Transcribed page contents:

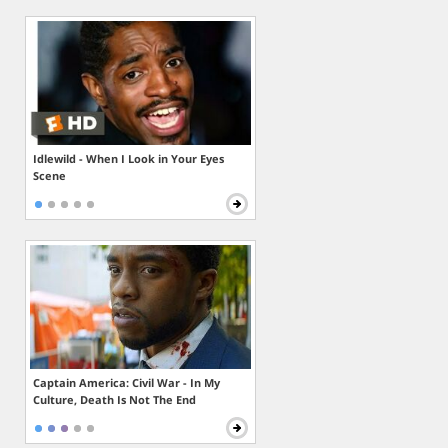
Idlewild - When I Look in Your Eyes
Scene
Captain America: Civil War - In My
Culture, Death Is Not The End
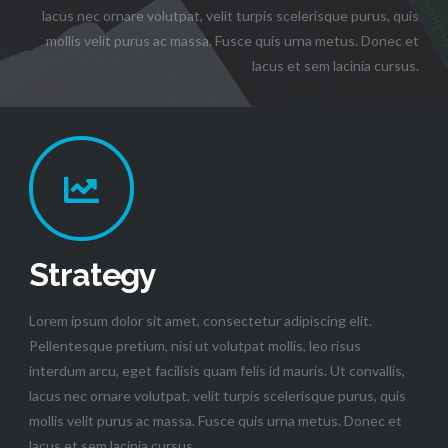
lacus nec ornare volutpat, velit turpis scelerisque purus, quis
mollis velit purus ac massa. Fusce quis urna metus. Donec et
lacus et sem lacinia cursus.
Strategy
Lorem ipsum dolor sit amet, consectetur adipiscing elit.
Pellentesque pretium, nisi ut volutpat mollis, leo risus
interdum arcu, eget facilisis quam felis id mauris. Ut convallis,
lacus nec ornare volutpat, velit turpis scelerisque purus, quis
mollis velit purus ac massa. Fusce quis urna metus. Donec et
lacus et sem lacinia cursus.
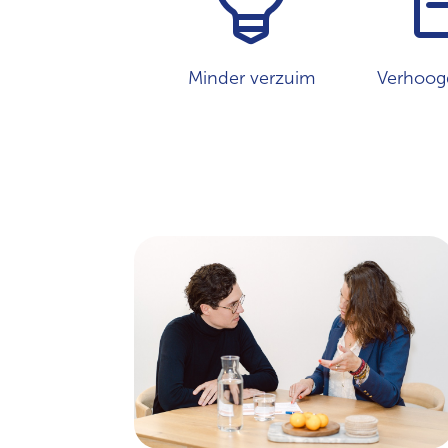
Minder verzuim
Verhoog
==
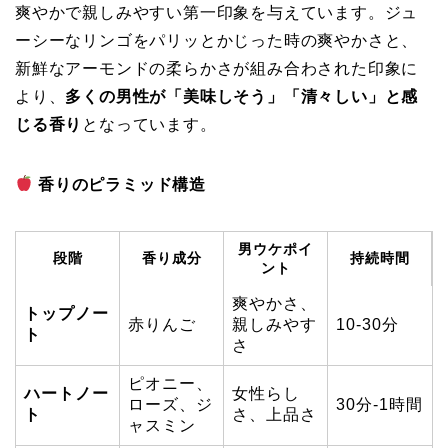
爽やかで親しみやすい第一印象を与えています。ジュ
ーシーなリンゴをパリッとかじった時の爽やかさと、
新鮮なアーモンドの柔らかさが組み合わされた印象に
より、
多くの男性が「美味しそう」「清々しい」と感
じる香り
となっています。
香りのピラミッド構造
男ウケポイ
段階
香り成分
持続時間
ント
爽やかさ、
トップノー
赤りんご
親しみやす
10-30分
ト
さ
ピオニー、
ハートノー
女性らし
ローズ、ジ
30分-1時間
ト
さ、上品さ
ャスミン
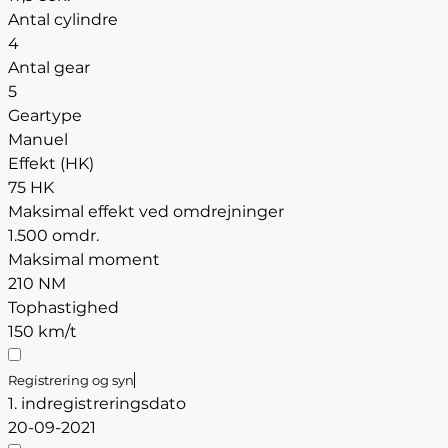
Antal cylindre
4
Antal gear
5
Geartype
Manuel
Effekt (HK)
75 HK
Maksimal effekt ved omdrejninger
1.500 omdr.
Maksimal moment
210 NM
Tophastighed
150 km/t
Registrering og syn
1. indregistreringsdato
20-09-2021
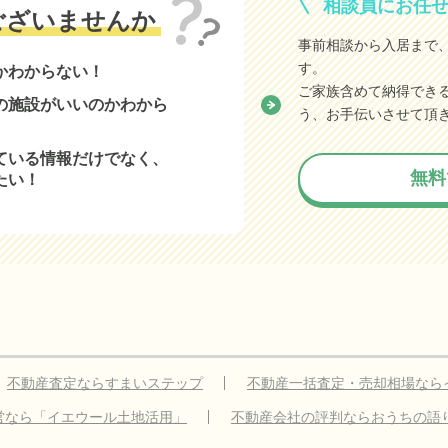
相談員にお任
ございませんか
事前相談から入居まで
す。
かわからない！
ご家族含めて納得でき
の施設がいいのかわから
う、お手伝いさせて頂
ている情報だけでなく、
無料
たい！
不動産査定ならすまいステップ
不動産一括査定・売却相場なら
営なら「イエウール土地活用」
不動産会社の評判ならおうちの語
==
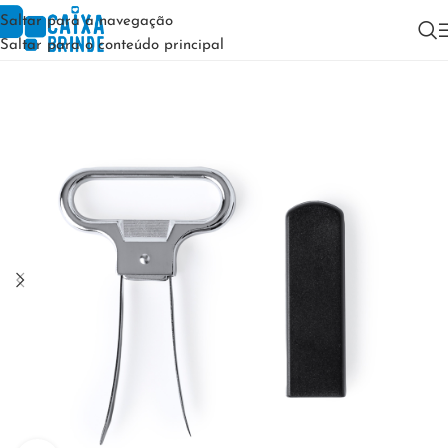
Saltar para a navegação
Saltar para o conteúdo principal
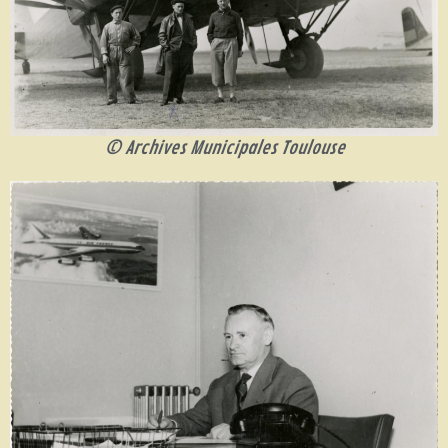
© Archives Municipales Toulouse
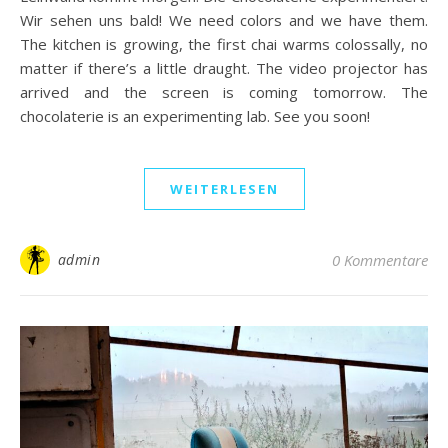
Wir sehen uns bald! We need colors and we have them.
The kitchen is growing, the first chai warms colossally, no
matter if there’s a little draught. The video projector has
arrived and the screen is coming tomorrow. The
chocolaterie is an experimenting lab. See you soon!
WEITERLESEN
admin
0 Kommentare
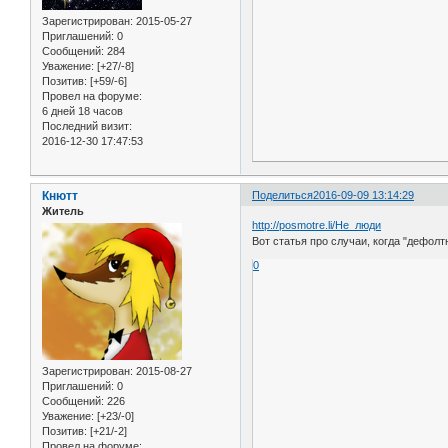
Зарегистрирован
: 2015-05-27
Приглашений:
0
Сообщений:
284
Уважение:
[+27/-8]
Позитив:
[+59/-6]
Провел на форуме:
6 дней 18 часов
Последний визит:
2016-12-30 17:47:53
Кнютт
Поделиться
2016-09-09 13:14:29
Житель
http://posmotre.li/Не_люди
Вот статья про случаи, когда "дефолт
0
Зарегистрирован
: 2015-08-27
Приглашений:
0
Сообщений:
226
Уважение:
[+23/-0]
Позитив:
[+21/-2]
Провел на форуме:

REQUEST: Respond with the exact lines above running from the one containing "Saltar para o conteúdo principal" to the one containing "2016-09-09 13:14:29", both ends kept and no pictures included.

SOLUTION TO THE EXERCISE:
Saltar para o conteúdo principal
© Archives Municipales Toulouse
Wir sehen uns bald! We need colors and we have them.
The kitchen is growing, the first chai warms colossally, no
matter if there’s a little draught. The video projector has
arrived and the screen is coming tomorrow. The
chocolaterie is an experimenting lab. See you soon!
WEITERLESEN
admin
0 Kommentare
Зарегистрирован
: 2015-05-27
Приглашений:
0
Сообщений:
284
Уважение:
[+27/-8]
Позитив:
[+59/-6]
Провел на форуме:
6 дней 18 часов
Последний визит:
2016-12-30 17:47:53
Кнютт
Поделиться
2016-09-09 13:14:29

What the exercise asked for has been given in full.